▶ **Data excerpts**:
···

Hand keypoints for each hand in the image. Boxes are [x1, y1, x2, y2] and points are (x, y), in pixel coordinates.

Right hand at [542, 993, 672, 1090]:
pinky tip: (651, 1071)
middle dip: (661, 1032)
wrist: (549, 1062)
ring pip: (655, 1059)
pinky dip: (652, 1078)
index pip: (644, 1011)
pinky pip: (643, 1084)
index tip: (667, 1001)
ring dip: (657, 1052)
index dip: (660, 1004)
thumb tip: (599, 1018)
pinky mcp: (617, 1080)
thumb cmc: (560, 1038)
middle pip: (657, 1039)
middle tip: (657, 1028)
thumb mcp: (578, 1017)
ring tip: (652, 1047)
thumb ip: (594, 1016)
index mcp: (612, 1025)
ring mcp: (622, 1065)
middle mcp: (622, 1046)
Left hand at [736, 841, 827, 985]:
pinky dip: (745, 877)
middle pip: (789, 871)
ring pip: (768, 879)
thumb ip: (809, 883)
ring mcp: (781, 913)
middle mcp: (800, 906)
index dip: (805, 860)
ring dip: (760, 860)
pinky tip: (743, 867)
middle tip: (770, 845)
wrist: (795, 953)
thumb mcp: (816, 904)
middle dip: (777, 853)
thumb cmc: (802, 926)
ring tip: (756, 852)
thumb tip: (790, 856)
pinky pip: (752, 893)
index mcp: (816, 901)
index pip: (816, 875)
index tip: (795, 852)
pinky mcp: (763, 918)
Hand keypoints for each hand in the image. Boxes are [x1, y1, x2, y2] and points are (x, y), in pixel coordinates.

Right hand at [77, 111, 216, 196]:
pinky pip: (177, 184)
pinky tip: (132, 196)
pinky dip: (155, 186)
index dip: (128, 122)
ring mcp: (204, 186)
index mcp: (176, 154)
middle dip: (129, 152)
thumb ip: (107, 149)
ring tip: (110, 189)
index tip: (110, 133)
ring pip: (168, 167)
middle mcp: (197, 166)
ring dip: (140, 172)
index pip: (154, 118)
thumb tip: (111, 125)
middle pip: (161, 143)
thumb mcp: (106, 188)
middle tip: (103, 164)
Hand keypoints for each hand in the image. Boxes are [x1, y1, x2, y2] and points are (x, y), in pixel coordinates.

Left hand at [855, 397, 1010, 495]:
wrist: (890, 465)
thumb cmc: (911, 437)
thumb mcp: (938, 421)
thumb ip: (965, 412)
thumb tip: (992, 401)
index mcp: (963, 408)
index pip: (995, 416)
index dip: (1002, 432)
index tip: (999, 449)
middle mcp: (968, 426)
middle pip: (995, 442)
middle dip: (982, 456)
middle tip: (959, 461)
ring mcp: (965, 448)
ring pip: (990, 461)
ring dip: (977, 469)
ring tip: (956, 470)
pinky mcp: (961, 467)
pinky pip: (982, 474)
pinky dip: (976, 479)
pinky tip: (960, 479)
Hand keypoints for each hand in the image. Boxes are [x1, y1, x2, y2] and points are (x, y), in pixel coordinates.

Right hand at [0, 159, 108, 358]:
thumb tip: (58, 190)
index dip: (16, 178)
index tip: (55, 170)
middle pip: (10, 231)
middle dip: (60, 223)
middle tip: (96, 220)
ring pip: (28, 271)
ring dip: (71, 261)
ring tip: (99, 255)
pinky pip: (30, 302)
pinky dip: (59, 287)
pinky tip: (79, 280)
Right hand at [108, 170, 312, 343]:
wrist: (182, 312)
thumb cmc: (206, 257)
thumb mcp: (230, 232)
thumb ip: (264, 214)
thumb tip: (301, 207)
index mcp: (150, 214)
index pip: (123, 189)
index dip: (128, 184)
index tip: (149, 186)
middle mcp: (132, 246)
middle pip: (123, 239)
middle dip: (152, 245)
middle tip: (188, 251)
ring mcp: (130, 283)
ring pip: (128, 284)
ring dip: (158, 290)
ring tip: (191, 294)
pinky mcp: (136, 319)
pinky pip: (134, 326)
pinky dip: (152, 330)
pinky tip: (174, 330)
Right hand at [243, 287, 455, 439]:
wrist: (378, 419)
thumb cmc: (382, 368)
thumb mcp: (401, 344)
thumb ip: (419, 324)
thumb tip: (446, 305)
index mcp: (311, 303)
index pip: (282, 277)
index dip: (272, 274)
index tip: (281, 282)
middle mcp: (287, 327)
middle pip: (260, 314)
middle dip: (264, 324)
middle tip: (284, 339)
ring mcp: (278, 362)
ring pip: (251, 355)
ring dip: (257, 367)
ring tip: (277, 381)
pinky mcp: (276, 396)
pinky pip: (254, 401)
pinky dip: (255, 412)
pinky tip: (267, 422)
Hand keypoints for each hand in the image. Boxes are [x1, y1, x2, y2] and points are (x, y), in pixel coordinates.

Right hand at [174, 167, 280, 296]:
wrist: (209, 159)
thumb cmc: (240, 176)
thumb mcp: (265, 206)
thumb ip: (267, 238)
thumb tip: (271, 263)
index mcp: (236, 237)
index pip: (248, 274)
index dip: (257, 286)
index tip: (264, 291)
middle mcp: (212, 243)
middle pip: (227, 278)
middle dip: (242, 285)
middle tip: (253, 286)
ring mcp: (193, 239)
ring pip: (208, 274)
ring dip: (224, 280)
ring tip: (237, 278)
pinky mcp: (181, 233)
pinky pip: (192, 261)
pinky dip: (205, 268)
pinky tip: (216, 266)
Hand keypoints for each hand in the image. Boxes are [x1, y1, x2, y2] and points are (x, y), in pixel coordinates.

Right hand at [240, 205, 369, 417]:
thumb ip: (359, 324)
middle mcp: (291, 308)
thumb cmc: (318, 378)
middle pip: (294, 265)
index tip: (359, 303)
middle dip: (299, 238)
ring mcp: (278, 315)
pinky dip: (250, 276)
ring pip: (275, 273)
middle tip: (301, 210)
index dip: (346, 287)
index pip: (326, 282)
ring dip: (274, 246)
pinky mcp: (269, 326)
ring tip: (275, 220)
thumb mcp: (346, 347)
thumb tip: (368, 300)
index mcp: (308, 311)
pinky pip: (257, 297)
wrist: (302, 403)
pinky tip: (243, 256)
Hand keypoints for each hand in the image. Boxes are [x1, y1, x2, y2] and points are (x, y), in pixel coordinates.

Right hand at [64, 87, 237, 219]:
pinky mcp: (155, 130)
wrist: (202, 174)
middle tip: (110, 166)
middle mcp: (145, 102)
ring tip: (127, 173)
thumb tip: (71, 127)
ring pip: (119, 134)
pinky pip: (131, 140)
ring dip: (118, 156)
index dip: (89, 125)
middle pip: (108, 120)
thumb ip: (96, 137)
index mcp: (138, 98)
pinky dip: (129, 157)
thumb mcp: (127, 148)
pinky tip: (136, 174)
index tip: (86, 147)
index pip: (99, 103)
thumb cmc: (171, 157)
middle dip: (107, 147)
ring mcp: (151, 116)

···

▶ **Required work**: Exact copies of every record are required.

▶ **Result of the exercise**:
Hand keypoints for each hand in the image. Boxes are [x1, y1, x2, y2] and points are (x, y), in pixel coordinates.

Right hand at [542, 993, 672, 1090]:
pinky tip: (651, 1071)
middle dip: (661, 1032)
wrist: (549, 1062)
ring pip: (655, 1059)
pinky dip: (652, 1078)
index pip: (644, 1011)
pinky pip: (643, 1084)
index tip: (667, 1001)
ring dip: (657, 1052)
index dip: (660, 1004)
thumb tip: (599, 1018)
pinky mcp: (617, 1080)
thumb cmc: (560, 1038)
middle pip: (657, 1039)
middle tip: (657, 1028)
thumb mcp: (578, 1017)
ring tip: (652, 1047)
thumb ip: (594, 1016)
index mcp: (612, 1025)
ring mcp: (622, 1065)
middle mcp: (622, 1046)
Left hand at [736, 841, 827, 985]:
pinky dip: (745, 877)
middle pip: (789, 871)
ring pip: (768, 879)
thumb ip: (809, 883)
ring mcp: (781, 913)
middle mcp: (800, 906)
index dip: (805, 860)
ring dip: (760, 860)
pinky tip: (743, 867)
middle tip: (770, 845)
wrist: (795, 953)
thumb mcp: (816, 904)
middle dip: (777, 853)
thumb cmc: (802, 926)
ring tip: (756, 852)
thumb tip: (790, 856)
pinky pip: (752, 893)
index mcp: (816, 901)
index pip: (816, 875)
index tip: (795, 852)
pinky mcp: (763, 918)
Hand keypoints for each hand in the image. Boxes are [x1, y1, x2, y2] and points are (x, y), in pixel coordinates.

Right hand at [77, 111, 216, 196]:
pinky pip: (177, 184)
pinky tip: (132, 196)
pinky dip: (155, 186)
index dip: (128, 122)
ring mcp: (204, 186)
index mcp: (176, 154)
middle dip: (129, 152)
thumb ip: (107, 149)
ring tip: (110, 189)
index tip: (110, 133)
ring pip: (168, 167)
middle mcp: (197, 166)
ring dip: (140, 172)
index pip: (154, 118)
thumb tip: (111, 125)
middle pip: (161, 143)
thumb mcp: (106, 188)
middle tip: (103, 164)
Hand keypoints for each hand in the image. Boxes are [x1, y1, x2, y2] and points are (x, y), in pixel coordinates.

Left hand at [855, 397, 1010, 495]:
wrist: (890, 465)
thumb cmc: (911, 437)
thumb mcp: (938, 421)
thumb ip: (965, 412)
thumb tip: (992, 401)
index mcp: (963, 408)
index pip: (995, 416)
index dip: (1002, 432)
index tip: (999, 449)
middle mcp: (968, 426)
middle pip: (995, 442)
middle dip: (982, 456)
middle tip: (959, 461)
ring mcp: (965, 448)
ring pip: (990, 461)
ring dip: (977, 469)
ring tip: (956, 470)
pinky mcp: (961, 467)
pinky pip: (982, 474)
pinky dip: (976, 479)
pinky tip: (960, 479)
Hand keypoints for each hand in the image. Boxes are [x1, y1, x2, y2] and points are (x, y), in pixel coordinates.

Right hand at [0, 159, 108, 358]:
thumb tip: (58, 190)
index dip: (16, 178)
index tip: (55, 170)
middle pip: (10, 231)
middle dip: (60, 223)
middle tip: (96, 220)
ring pip: (28, 271)
ring dip: (71, 261)
ring tip: (99, 255)
pinky pip: (30, 302)
pinky dip: (59, 287)
pinky tip: (79, 280)
Right hand at [108, 170, 312, 343]:
wrist: (182, 312)
thumb cmc: (206, 257)
thumb mcp: (230, 232)
thumb ip: (264, 214)
thumb tip: (301, 207)
index mcp: (150, 214)
index pip: (123, 189)
index dip: (128, 184)
index tip: (149, 186)
middle mcp: (132, 246)
middle pip: (123, 239)
middle dip: (152, 245)
middle tip: (188, 251)
ring mcp: (130, 283)
ring pip: (128, 284)
ring dip: (158, 290)
ring tip: (191, 294)
pinky mcp: (136, 319)
pinky pip: (134, 326)
pinky dip: (152, 330)
pinky tip: (174, 330)
Right hand at [243, 287, 455, 439]:
wrist: (378, 419)
thumb cmc: (382, 368)
thumb mcp: (401, 344)
thumb ip: (419, 324)
thumb tip: (446, 305)
index mcp: (311, 303)
index pip: (282, 277)
index dip: (272, 274)
index tip: (281, 282)
middle mcp: (287, 327)
middle pip: (260, 314)
middle dip: (264, 324)
middle tip: (284, 339)
ring mcp: (278, 362)
ring pip: (251, 355)
ring dip: (257, 367)
ring tip: (277, 381)
pinky mcp: (276, 396)
pinky pip: (254, 401)
pinky dip: (255, 412)
pinky tip: (267, 422)
Hand keypoints for each hand in the image. Boxes are [x1, y1, x2, y2] and points are (x, y), in pixel coordinates.

Right hand at [174, 167, 280, 296]:
wrist: (209, 159)
thumb cmc: (240, 176)
thumb mcp: (265, 206)
thumb ip: (267, 238)
thumb tip: (271, 263)
index mcp: (236, 237)
index pip: (248, 274)
index dip: (257, 286)
index tip: (264, 291)
middle mcp: (212, 243)
middle pip: (227, 278)
middle dip: (242, 285)
middle tip: (253, 286)
ring mcp: (193, 239)
ring pip: (208, 274)
ring dip: (224, 280)
ring tip: (237, 278)
pinky mcp: (181, 233)
pinky pip: (192, 261)
pinky dip: (205, 268)
pinky tip: (216, 266)
Hand keypoints for each hand in the image. Boxes are [x1, y1, x2, y2] and points are (x, y), in pixel coordinates.

Right hand at [240, 205, 369, 417]:
thumb ip: (359, 324)
middle mcp: (291, 308)
thumb cmc: (318, 378)
middle pip: (294, 265)
index tip: (359, 303)
middle dip: (299, 238)
ring mcp: (278, 315)
pinky dip: (250, 276)
ring pip: (275, 273)
middle tip: (301, 210)
index dip: (346, 287)
index pip: (326, 282)
ring dip: (274, 246)
pinky mcp: (269, 326)
ring tip: (275, 220)
thumb mcp: (346, 347)
thumb tip: (368, 300)
index mcp: (308, 311)
pinky pip: (257, 297)
wrist: (302, 403)
pinky tip: (243, 256)
Hand keypoints for each hand in the image. Boxes are [x1, y1, x2, y2] and points are (x, y), in pixel coordinates.

Right hand at [64, 87, 237, 219]:
pinky mcp: (155, 130)
wrist: (202, 174)
middle tip: (110, 166)
middle mcp: (145, 102)
ring tip: (127, 173)
thumb tip: (71, 127)
ring pip: (119, 134)
pinky pip: (131, 140)
ring dip: (118, 156)
index dip: (89, 125)
middle pip: (108, 120)
thumb ip: (96, 137)
index mcp: (138, 98)
pinky dip: (129, 157)
thumb mcp: (127, 148)
pinky tip: (136, 174)
index tip: (86, 147)
index pip: (99, 103)
thumb cmc: (171, 157)
middle dip: (107, 147)
ring mcp: (151, 116)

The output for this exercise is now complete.